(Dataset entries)
•••••

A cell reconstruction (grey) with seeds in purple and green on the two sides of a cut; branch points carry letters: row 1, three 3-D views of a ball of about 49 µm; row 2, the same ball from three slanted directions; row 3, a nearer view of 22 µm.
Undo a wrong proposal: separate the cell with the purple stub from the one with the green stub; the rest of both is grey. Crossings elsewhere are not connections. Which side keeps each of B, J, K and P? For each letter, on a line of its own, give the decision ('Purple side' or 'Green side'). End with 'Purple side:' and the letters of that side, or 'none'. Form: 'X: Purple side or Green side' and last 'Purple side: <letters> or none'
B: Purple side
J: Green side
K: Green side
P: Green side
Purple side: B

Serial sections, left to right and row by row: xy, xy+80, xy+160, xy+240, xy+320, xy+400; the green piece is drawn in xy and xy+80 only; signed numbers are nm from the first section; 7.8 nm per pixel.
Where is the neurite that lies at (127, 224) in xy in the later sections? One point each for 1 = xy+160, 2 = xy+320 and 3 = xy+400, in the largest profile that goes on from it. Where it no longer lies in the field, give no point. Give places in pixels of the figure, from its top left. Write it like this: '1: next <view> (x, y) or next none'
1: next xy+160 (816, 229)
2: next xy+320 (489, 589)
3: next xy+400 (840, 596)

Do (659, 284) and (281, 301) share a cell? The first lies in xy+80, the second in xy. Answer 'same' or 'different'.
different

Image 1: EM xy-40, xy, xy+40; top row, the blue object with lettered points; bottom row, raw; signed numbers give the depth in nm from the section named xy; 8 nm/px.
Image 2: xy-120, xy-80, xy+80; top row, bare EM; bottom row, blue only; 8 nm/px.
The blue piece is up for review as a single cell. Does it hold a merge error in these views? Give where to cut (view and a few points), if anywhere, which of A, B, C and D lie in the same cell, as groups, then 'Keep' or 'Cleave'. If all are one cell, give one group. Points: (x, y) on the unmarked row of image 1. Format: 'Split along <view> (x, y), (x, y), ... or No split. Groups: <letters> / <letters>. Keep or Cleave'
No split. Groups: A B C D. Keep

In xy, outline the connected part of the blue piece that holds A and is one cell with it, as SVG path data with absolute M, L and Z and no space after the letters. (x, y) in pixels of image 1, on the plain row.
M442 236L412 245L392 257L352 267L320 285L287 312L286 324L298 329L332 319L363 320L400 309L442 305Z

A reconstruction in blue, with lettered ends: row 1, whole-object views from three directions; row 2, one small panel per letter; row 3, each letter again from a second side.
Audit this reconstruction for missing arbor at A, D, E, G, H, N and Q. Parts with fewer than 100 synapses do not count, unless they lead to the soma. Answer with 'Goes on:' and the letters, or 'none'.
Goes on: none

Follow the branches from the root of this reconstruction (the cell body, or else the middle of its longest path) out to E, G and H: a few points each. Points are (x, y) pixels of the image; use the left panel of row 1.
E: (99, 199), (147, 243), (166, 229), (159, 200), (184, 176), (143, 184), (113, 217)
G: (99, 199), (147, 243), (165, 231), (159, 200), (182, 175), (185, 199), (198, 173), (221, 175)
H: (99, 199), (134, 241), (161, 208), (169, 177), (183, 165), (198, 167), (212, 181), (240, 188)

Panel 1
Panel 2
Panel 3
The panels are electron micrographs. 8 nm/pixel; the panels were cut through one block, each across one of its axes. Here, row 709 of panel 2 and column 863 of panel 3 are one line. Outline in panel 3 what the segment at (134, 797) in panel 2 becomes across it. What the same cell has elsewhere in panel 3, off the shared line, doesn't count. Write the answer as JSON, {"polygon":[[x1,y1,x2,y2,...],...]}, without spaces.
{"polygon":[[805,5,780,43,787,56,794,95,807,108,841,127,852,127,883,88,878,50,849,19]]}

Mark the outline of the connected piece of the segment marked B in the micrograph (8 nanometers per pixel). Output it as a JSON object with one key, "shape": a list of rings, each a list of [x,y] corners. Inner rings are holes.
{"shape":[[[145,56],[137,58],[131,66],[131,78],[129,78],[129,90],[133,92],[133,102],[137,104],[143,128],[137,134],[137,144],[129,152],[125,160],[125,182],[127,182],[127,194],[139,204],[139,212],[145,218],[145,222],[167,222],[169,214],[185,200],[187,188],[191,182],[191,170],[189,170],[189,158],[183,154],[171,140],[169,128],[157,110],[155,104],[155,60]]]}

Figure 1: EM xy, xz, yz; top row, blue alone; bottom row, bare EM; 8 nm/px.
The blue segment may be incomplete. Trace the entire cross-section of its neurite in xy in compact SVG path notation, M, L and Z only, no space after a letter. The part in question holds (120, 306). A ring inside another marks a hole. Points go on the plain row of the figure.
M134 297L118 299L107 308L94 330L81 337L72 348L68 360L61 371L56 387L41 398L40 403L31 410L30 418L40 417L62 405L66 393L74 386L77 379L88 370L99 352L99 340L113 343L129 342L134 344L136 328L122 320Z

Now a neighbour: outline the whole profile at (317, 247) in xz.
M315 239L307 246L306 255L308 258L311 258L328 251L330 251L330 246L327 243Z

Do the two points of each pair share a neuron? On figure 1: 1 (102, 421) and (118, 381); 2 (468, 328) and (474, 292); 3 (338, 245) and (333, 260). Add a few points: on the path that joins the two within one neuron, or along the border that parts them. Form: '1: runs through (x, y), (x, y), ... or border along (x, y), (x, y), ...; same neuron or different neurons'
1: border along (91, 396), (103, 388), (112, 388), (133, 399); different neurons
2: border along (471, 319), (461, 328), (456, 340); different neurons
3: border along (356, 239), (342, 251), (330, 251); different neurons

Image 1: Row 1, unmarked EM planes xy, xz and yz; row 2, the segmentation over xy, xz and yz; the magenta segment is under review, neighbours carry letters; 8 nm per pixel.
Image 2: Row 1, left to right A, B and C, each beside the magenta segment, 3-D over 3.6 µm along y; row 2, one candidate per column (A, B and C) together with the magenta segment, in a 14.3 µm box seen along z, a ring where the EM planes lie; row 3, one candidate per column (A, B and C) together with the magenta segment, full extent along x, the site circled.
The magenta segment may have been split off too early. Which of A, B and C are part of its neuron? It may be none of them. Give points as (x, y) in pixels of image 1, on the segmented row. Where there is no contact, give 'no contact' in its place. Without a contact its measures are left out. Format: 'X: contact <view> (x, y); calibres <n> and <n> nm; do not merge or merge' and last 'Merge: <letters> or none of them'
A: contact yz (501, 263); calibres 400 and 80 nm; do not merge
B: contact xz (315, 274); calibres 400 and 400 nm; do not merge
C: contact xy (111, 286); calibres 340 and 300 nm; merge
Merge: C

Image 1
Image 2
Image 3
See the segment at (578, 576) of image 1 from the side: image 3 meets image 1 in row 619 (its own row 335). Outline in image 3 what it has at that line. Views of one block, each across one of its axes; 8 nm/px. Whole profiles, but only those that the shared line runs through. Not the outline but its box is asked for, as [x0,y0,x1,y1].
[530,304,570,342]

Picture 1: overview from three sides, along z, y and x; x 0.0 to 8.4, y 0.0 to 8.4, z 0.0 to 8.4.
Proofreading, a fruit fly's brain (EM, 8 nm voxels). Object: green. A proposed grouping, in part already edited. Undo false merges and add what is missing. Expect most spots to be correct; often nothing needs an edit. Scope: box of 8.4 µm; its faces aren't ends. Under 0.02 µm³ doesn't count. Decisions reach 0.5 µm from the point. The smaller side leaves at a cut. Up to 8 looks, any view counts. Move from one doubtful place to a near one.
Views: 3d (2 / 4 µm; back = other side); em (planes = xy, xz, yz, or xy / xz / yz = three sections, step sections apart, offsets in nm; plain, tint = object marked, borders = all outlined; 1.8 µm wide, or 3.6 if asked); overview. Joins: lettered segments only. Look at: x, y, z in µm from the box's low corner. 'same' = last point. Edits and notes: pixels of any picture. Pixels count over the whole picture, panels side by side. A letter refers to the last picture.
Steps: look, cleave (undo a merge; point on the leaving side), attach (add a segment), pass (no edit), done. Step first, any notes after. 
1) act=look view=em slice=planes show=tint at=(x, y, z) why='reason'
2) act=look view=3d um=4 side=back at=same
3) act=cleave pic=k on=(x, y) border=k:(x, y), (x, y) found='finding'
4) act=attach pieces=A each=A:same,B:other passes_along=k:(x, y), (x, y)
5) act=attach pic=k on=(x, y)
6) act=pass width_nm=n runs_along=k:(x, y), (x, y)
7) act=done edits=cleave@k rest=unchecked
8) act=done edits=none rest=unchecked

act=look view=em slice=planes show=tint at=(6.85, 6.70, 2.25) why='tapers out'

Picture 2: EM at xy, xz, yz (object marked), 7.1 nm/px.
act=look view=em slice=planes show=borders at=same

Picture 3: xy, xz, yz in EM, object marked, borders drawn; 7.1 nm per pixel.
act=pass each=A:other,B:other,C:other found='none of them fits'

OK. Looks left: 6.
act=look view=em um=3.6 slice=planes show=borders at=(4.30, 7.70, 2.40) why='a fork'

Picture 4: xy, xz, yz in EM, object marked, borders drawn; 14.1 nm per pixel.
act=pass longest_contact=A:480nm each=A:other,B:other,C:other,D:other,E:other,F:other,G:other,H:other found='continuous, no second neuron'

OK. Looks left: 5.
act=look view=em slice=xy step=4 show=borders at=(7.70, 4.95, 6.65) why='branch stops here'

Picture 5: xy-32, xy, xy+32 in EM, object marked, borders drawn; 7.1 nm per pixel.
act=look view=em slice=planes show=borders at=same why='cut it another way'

•••••

» **DESCRIPTION OF THE TASK**: Lines containing the word "bare" are to be pulled from the records and copied.

» **FINISHED EXERCISE**:
Image 2: xy-120, xy-80, xy+80; top row, bare EM; bottom row, blue only; 8 nm/px.
Figure 1: EM xy, xz, yz; top row, blue alone; bottom row, bare EM; 8 nm/px.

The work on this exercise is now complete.